Zufall oder kein Zufall? Zunächst wohl doch eher zufällig war die 26-jährige Ludwigsluster Arzthelferin Franziska Marcinek am Dienstagnachmittag in die Vorbereitung der Ausstellungseröffnung geraten, da sie eine Freundin aus dem Rathaus abholen wollte. Dann bemerkte sie die Schau-Tafeln und schaute sich gewissermaßen gleich die richtige an: Denn erstens steht die dort vorgestellte Frau tatsächlich am Anfang aller gezeigten Frauen, zweitens hieß sie auch Franziska mit Vornamen und zum dritten war die am 24. Januar 1843 auf Gut Bisdamitz auf Rügen geborene Franziska Tiburtius eine besondere Frau und eine der ersten deutschen Ärztinnen. Sie hatte schon als junge Frau Medizin studieren wollen, doch wurde sie als Frau damals an keiner deutschen Universität zum Medizinstudium zugelassen. Daher zog Franziska Tiburtius 1871 nach Zürich, wo sie bereits 1876 mit hervorragenden Leistungen zum Doktor der Medizin promovierte. Dennoch sollte sie in Deutschland keine ordentliche Zulassung bekommen, weder in Leipzig noch in Dresden. Enttäuscht ging sie nach Berlin, wo sie gemeinsam mit einer Freundin eine Privatpraxis gründete. Die beiden Frauen waren die ersten deutschen Ärztinnen mit eigener Praxis, die sich jahrelang Anfeindungen und Vorbehalte ihrer männlichen Kollegen gefallen lassen mussten. 1908 gründete Tiburtius mit einer weiteren Studienkollegin die "Chirurgische Klinik weiblicher Ärzte" - im selben Jahr wurden an den preußischen Universitäten auch Frauen als Studierende der Medizin zugelassen. Ihr Leben lang kämpfte Franziska Tiburtius, die 1927 in Berlin starb und in Stralsund beerdigt wurde, mit Mut und Intelligenz gegen Vorurteile, Niedertracht und Dummheit. Im Gedächtnis bleibt ein auf der Schau-Tafel nachzulesendes Zitat aus ihren Erinnerungen: "Mehrere tausend Patientinnen gingen uns im Laufe eines Jahres durch die Hände, und wir hatten das erhebende Gefühl, wirklich Nutzen zu schaffen."

Franziska, die jüngere, zeigte sich nach der ersten Lektüre der spannenden Biografie beeindruckt von Leben und Werk dieser ersten deutschen Ärztin und wird auch anderen Ludwigslustern empfehlen, sich diese Ausstellung im Rathaus anzusehen. Man wisse schließlich noch nicht genug über den Anteil der Frauen am Fortschritt in Mecklenburg-Vorpommern.
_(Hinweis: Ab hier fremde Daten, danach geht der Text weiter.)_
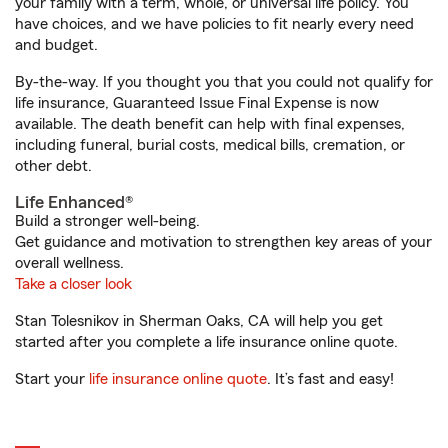
your family with a term, whole, or universal life policy. You
have choices, and we have policies to fit nearly every need
and budget.
By-the-way. If you thought you that you could not qualify for
life insurance, Guaranteed Issue Final Expense is now
available. The death benefit can help with final expenses,
including funeral, burial costs, medical bills, cremation, or
other debt.
Life Enhanced®
Build a stronger well-being.
Get guidance and motivation to strengthen key areas of your
overall wellness.
Take a closer look
Stan Tolesnikov in Sherman Oaks, CA will help you get
started after you complete a life insurance online quote.
Start your
life insurance online quote
. It’s fast and easy!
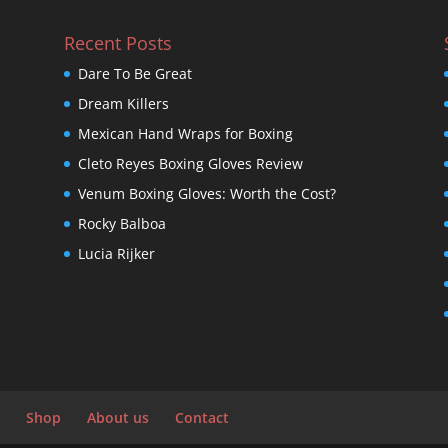
Recent Posts
Dare To Be Great
Dream Killers
Mexican Hand Wraps for Boxing
Cleto Reyes Boxing Gloves Review
Venum Boxing Gloves: Worth the Cost?
Rocky Balboa
Lucia Rijker
Shop
About us
Contact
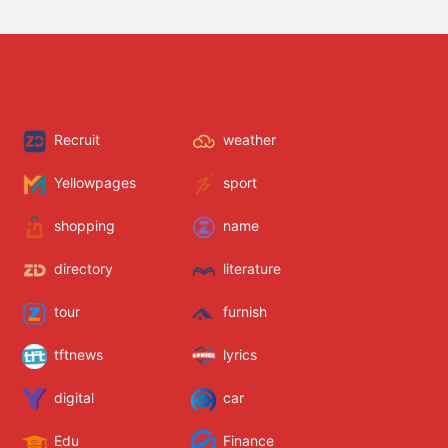
Recruit
weather
Yellowpages
sport
shopping
name
directory
literature
tour
furnish
tftnews
lyrics
digital
car
Edu
Finance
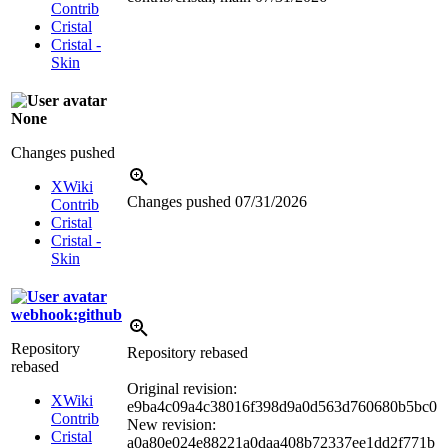
Contrib
Cristal
Cristal -
Skin
None
Changes pushed
XWiki
Changes pushed
07/31/2026
Contrib
Cristal
Cristal -
Skin
webhook:github
Repository
Repository rebased
rebased
Original revision:
XWiki
e9ba4c09a4c38016f398d9a0d563d760680b5bc0
Contrib
New revision:
Cristal
a0a80e024e88221a0daa408b72337ee1dd2f771b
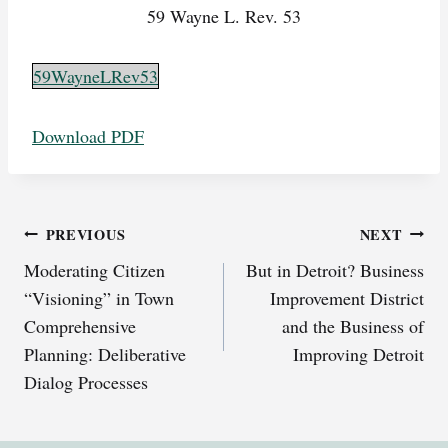
59 Wayne L. Rev. 53
59WayneLRev53
Download PDF
Post
PREVIOUS
NEXT
Moderating Citizen
But in Detroit? Business
navigation
“Visioning” in Town
Improvement District
Comprehensive
and the Business of
Planning: Deliberative
Improving Detroit
Dialog Processes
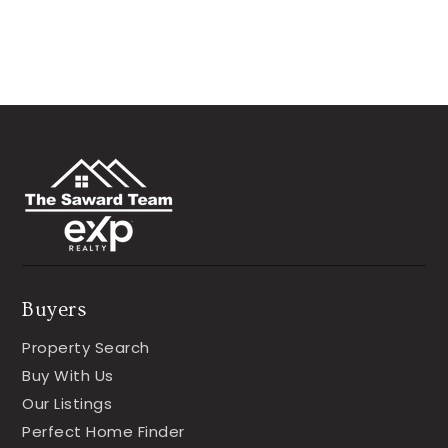
Buyers
Property Search
Buy With Us
Our Listings
Perfect Home Finder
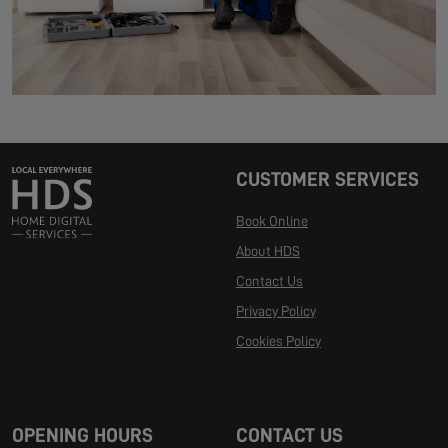
CUSTOMER SERVICES
Book Online
About HDS
Contact Us
Privacy Policy
Cookies Policy
Manage Cookies
OPENING HOURS
CONTACT US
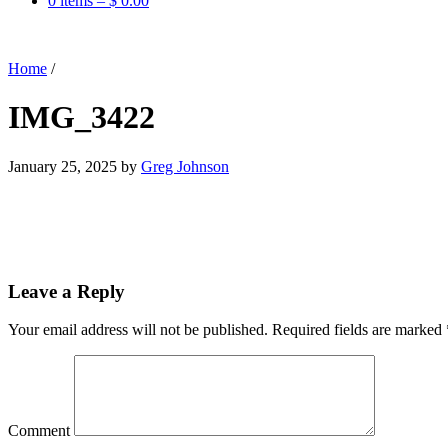
0 items –
$
0.00
Home
/
IMG_3422
January 25, 2025
by
Greg Johnson
Leave a Reply
Your email address will not be published.
Required fields are marked
Comment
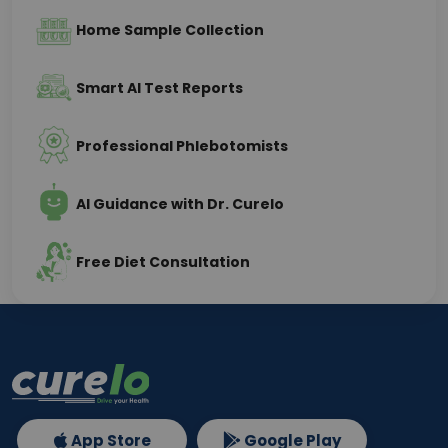
Home Sample Collection
Smart AI Test Reports
Professional Phlebotomists
AI Guidance with Dr. Curelo
Free Diet Consultation
App Store
Google Play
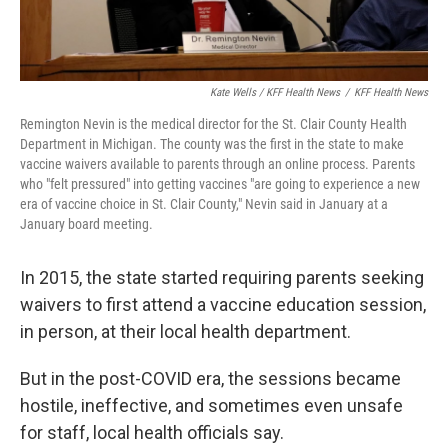
Kate Wells / KFF Health News
/
KFF Health News
Remington Nevin is the medical director for the St. Clair County Health
Department in Michigan. The county was the first in the state to make
vaccine waivers available to parents through an online process. Parents
who "felt pressured" into getting vaccines "are going to experience a new
era of vaccine choice in St. Clair County," Nevin said in January at a
January board meeting.
In 2015, the state started requiring parents seeking
waivers to first attend a vaccine education session,
in person, at their local health department.
But in the post-COVID era, the sessions became
hostile, ineffective, and sometimes even unsafe
for staff, local health officials say.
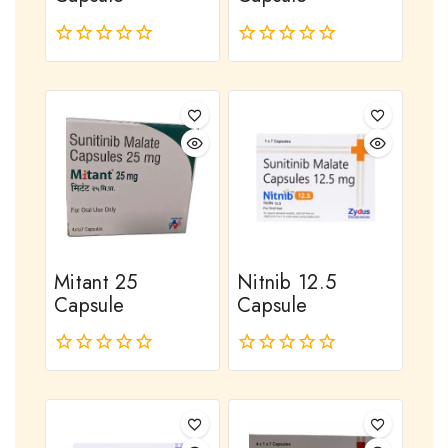
0
0
out
out
of
of
5
5
Mitant 25
Nitnib 12.5
Capsule
Capsule
0
0
out
out
of
of
5
5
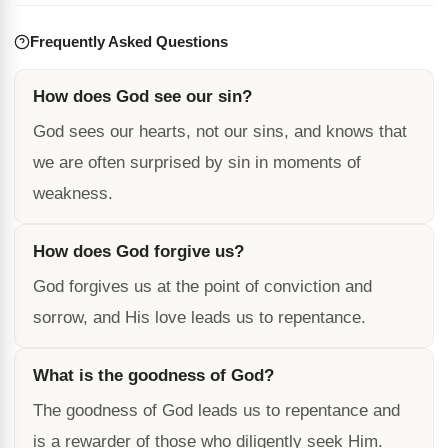
Frequently Asked Questions
How does God see our sin?
God sees our hearts, not our sins, and knows that
we are often surprised by sin in moments of
weakness.
How does God forgive us?
God forgives us at the point of conviction and
sorrow, and His love leads us to repentance.
What is the goodness of God?
The goodness of God leads us to repentance and
is a rewarder of those who diligently seek Him.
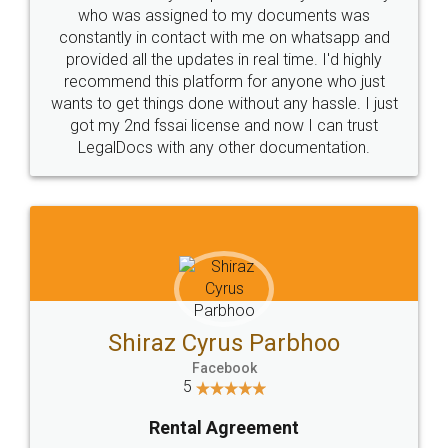
10 Lakh++ Happy
Money Back
Customers.
Guarantee.
Head Office
Email
307-308 , Building No 3,
hello@legaldocs.co.in
Sector 3, Millenium Business
Park (MBP) Mahape 400710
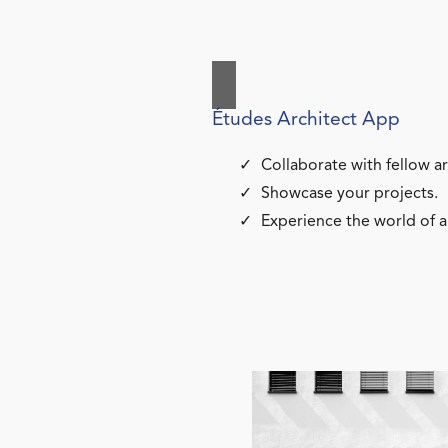
Études Architect App
Collaborate with fellow ar
Showcase your projects.
Experience the world of a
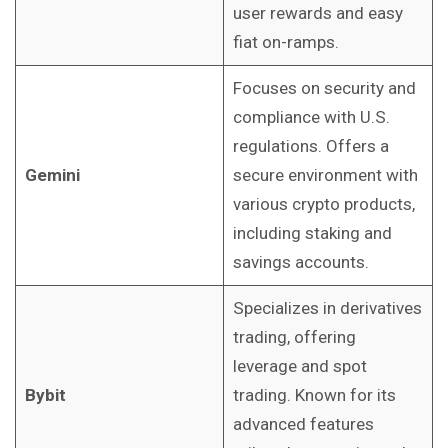
user rewards and easy
fiat on-ramps.
Focuses on security and
compliance with U.S.
regulations. Offers a
Gemini
secure environment with
various crypto products,
including staking and
savings accounts.
Specializes in derivatives
trading, offering
leverage and spot
Bybit
trading. Known for its
advanced features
Neben Franziska Tiburtius bietet die bis zum 27. April zu den Öffnungszeiten des Ludwigsluster Rathauses zu betrachtende Exposition Gelegenheit zur ersten oder näheren Bekanntschaft mit weiteren 16 Frauenporträts - dazu gehören zum Beispiel die 1847 in Waren geborene "Mutter" der Frauenschulbewegung, Auguste Sprengel, die später in Berlin die erste deutsche Frauenschule eröffnete, die 1859 in Rostock geborene Übersetzerin und Lektorin für Dänisch, Mathilde Mann, die als erste Frau mit einer Ehrenpromotion der Universität Rostock gewürdigt wurde, die 1885 in Odessa geborene Pädagogin und Entwicklungspsychologin Rosa Katz, die zwischen 1919 und 1935 in Rostock lebte und gemeinsam mit ihrem Mann unter anderem zur Kindererziehung forschte, die 1887 in Stolberg/Harz geborene Bildhauerin und Lebensgefährtin von Ernst Barlach, Marga Böhmer, die 1933 in Burg bei Magdeburg geborene Schriftstellerin Brigitte Reimann, die bis zu ihrem Tod 1973 in Neubrandenburg lebte, aber auch die 1964 in Leipzig geborene und in Schwerin lebende und arbeitende Künstlerin Ute Laux sowie die 1972 in Bergen auf Rügen geborene Weltmeisterin im Speerwerfen Steffi Nerius.

Die Ausstellung will ihnen einen Platz in der öffentlichen Erinnerung verschaffen und zugleich allen Frauen und Mädchen Mut machen, selbstbewusst und nicht im Verborgenen zu handeln - so wie es vor mehr als 100 Jahren schon Dr. med. Franziska Tiburtius getan hatte.